The standard of care for desmoid tumors has shifted away from upfront surgery due to high recurrence rates and poor patient outcomes. Experts now recommend systemic or other local therapies first, reserving surgery only for emergencies or after careful multidisciplinary team review.
Following cryoablation, imaging of a desmoid tumor may show a paradoxical increase in size. This is often a temporary inflammatory response, not disease progression. In one case, initial swelling was followed by symptom improvement and eventual tumor shrinkage, a key finding for interpreting post-procedure scans.
Surgical resection of desmoid tumors is now discouraged due to the risk of multifocal recurrence. A case demonstrated a patient developing multiple tumors throughout her leg 10 years after an initial surgery, illustrating how the tumor's finger-like growth can lead to widespread seeding if disturbed.
Patients on niragacestat for desmoid tumors often experience rapid symptom improvement.
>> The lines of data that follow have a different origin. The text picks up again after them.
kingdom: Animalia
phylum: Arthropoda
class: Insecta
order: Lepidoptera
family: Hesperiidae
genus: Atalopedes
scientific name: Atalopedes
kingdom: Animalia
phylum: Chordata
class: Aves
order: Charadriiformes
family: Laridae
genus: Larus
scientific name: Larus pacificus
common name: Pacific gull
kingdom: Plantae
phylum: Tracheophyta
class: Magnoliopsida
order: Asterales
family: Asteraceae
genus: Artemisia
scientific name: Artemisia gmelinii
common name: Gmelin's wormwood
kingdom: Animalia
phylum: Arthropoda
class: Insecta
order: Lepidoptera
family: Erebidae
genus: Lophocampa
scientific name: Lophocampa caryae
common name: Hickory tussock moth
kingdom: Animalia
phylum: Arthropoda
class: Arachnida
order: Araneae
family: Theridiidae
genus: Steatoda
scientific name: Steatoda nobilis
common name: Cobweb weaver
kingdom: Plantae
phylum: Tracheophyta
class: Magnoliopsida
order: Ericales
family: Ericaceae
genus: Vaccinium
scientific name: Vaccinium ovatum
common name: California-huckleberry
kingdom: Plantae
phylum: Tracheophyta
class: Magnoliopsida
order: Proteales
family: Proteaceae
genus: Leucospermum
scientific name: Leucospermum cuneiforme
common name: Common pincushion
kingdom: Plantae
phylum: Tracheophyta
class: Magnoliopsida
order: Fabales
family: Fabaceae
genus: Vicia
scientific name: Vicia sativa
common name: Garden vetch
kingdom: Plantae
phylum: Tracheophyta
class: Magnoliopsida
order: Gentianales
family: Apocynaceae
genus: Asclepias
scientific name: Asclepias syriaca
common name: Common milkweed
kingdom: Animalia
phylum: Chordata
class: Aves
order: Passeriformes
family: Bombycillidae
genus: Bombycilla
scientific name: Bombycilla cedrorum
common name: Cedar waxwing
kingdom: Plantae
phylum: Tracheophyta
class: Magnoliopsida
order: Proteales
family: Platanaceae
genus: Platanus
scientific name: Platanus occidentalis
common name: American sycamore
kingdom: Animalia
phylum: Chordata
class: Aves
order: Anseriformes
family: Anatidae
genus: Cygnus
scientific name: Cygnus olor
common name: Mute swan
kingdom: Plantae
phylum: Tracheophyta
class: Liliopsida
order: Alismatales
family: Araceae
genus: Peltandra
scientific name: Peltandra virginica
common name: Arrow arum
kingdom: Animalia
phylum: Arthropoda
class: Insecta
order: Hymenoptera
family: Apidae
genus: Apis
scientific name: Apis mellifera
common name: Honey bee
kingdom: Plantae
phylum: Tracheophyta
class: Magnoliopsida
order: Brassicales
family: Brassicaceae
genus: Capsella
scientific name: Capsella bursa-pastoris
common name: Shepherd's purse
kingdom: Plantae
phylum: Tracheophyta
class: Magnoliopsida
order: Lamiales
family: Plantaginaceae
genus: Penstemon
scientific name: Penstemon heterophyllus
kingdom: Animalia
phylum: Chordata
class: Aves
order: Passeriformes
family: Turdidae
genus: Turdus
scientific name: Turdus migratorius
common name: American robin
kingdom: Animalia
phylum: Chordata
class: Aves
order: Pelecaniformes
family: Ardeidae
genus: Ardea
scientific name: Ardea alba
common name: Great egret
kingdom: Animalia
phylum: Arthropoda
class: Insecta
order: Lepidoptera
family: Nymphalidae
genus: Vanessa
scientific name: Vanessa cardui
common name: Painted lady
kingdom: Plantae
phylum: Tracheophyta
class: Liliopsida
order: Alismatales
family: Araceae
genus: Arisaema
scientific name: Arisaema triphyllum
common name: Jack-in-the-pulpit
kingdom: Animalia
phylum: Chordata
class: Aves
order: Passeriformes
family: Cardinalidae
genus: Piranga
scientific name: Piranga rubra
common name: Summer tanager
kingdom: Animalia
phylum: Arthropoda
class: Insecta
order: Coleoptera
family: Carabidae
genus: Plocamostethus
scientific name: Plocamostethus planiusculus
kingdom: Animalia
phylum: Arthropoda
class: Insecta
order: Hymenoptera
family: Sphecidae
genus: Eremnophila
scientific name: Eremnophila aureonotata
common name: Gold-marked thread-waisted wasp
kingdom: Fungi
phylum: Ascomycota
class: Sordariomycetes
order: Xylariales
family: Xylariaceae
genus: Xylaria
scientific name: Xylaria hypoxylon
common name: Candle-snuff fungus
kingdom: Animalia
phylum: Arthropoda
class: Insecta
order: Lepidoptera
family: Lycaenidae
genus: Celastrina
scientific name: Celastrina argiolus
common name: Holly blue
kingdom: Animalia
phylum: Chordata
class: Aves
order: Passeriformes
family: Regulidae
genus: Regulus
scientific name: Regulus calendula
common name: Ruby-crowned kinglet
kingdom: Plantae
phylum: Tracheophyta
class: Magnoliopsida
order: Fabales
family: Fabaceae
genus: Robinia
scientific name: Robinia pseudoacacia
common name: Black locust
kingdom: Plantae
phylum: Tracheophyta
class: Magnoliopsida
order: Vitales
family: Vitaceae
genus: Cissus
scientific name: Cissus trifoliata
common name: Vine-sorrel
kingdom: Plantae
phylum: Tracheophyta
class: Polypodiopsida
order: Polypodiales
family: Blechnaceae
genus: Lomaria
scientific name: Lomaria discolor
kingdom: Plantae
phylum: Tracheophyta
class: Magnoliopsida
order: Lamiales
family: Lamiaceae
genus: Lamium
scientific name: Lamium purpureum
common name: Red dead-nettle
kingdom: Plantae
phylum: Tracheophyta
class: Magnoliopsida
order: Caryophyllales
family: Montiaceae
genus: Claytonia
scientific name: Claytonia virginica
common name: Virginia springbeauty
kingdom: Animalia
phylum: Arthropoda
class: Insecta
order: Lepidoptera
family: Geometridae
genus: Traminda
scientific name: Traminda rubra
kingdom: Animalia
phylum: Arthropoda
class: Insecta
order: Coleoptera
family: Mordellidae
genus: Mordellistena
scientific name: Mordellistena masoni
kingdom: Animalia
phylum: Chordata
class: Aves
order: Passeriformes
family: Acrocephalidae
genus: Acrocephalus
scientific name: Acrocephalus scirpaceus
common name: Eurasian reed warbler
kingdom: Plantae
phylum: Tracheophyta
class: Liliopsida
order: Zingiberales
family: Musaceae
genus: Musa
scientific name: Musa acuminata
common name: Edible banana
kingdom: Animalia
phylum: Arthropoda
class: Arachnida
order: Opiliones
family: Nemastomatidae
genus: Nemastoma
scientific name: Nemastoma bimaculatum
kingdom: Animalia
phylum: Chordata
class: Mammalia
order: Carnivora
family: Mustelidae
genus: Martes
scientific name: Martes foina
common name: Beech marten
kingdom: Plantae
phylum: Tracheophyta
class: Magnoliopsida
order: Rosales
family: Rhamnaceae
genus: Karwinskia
However, this clinical benefit significantly precedes radiological response (tumor shrinkage on scans), which can take over five months to appear. This disconnect is crucial for managing patient expectations and assessing early treatment efficacy.
Treatment algorithms for desmoid tumors are highly dependent on tumor location. While medical therapy is preferred for mesenteric or head and neck tumors to avoid morbidity, surgery remains a viable first-line option for the specific case of abdominal wall tumors.